Materials provided:
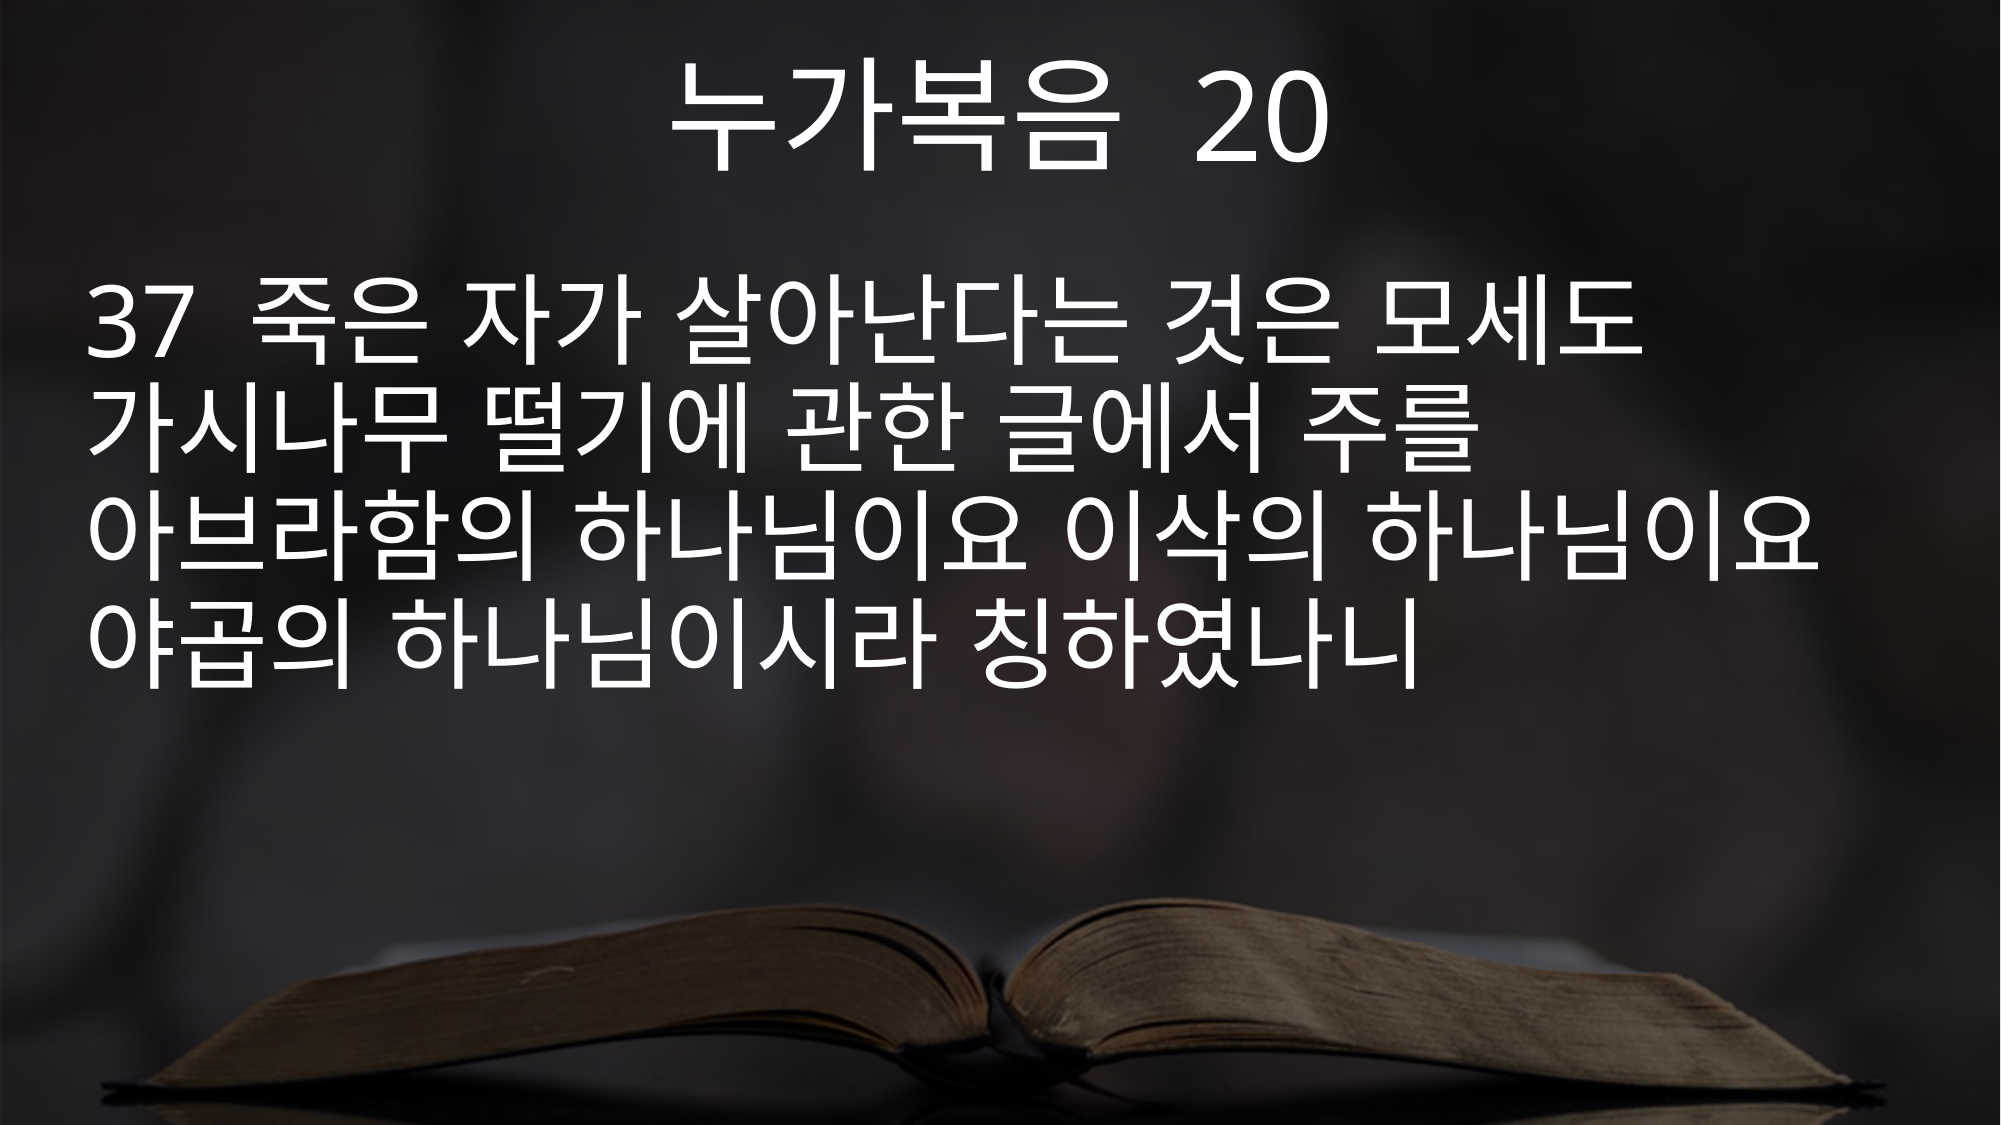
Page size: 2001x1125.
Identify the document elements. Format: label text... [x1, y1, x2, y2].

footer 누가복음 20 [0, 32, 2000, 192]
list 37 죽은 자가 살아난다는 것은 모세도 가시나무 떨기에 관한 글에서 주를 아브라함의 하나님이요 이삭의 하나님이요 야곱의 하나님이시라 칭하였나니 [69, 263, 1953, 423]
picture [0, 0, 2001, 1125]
--
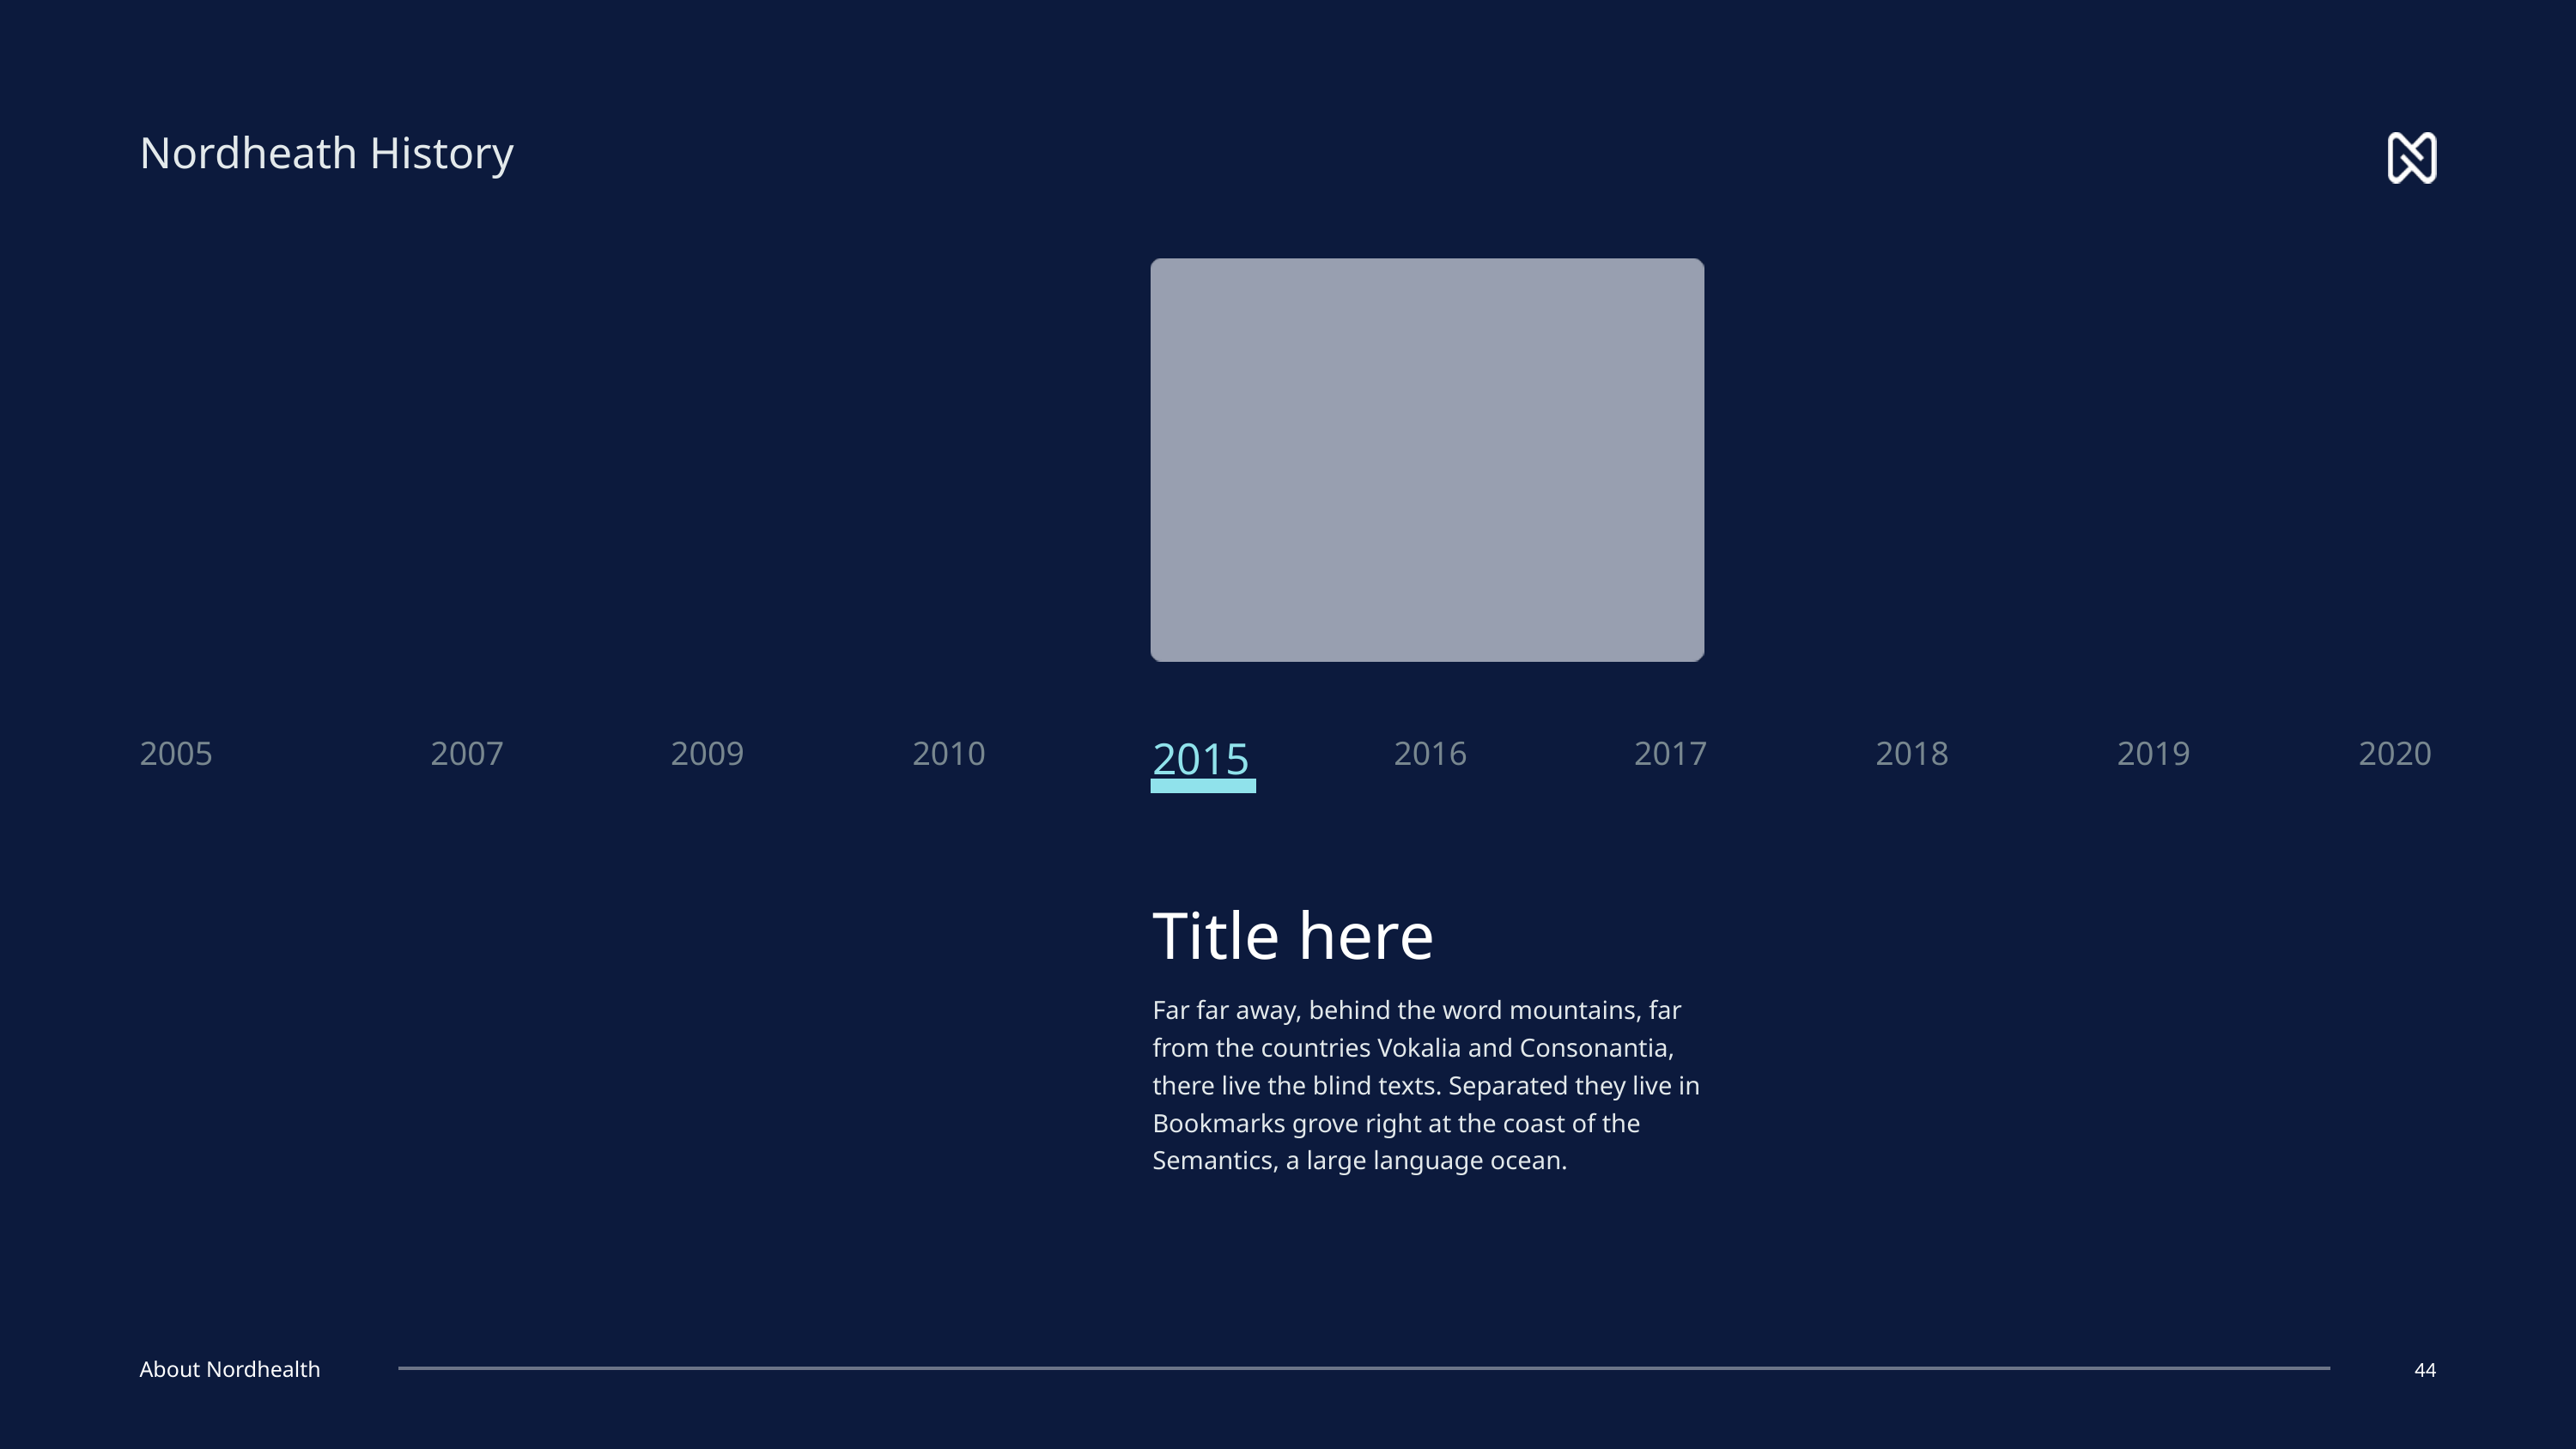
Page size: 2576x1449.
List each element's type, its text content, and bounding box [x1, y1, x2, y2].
==
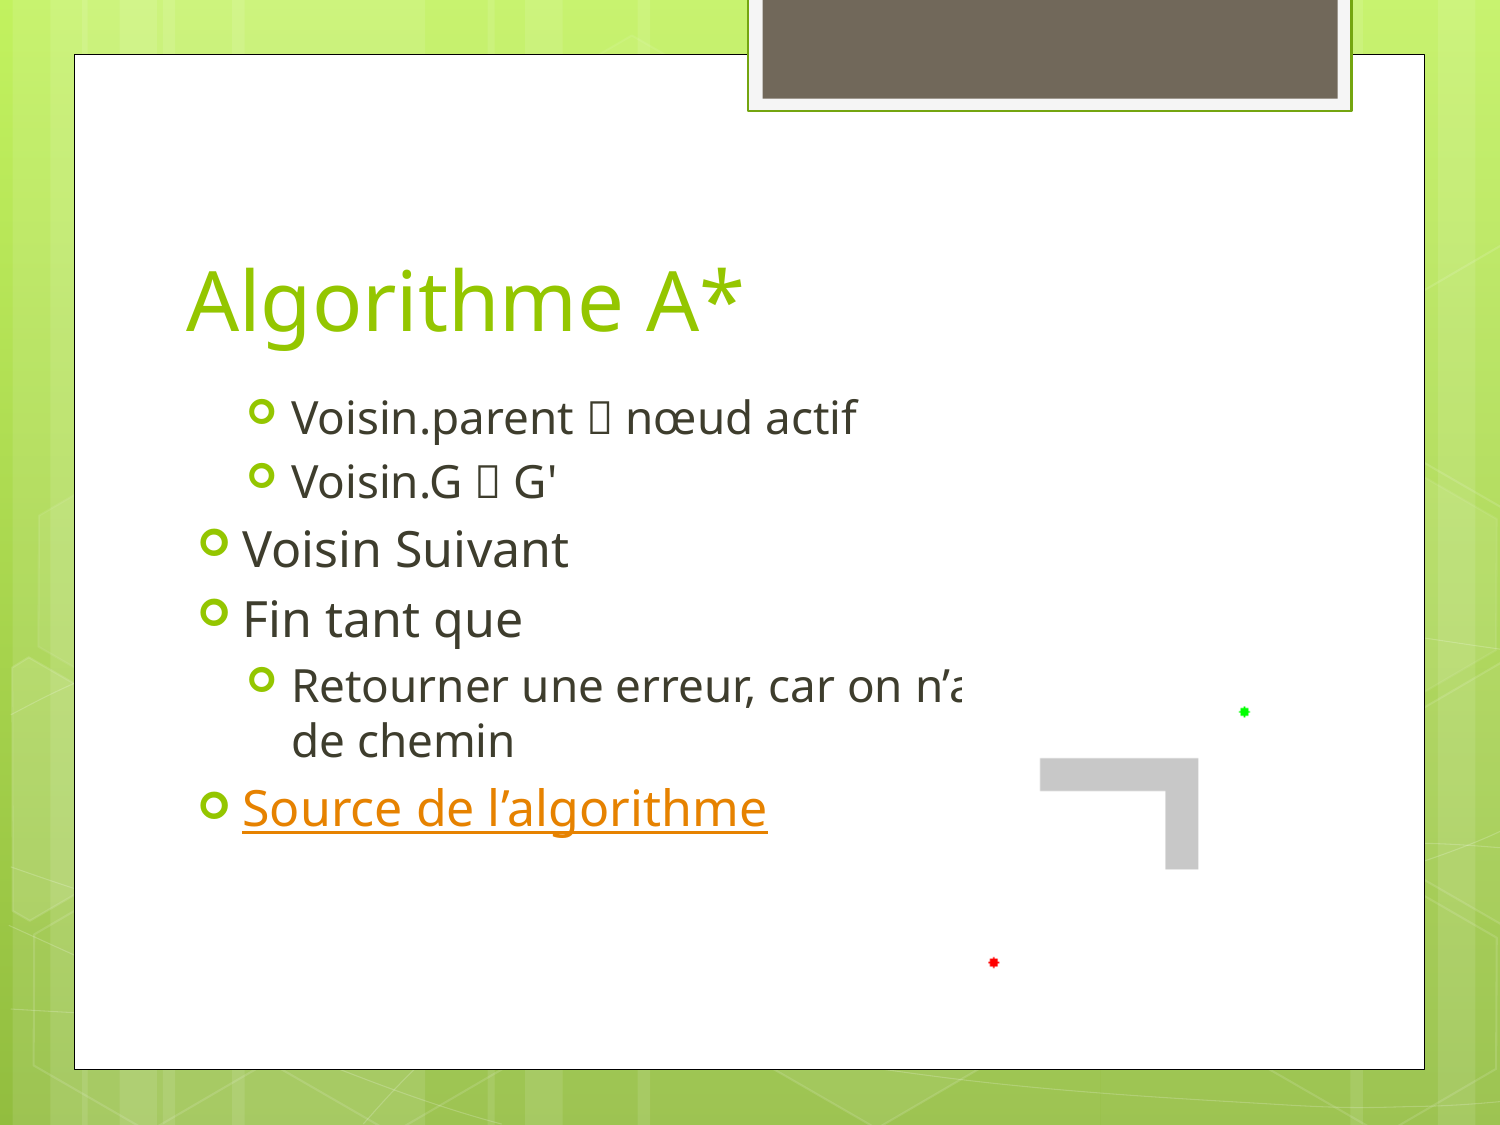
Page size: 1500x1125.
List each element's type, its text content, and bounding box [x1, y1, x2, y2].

Required work:
From the records above, pull every line that has the string "size" and copy it.

Solution for this exercise:
Page size: 2001x1125.
Page size: 2576x1449.
Page size: 1500x1125.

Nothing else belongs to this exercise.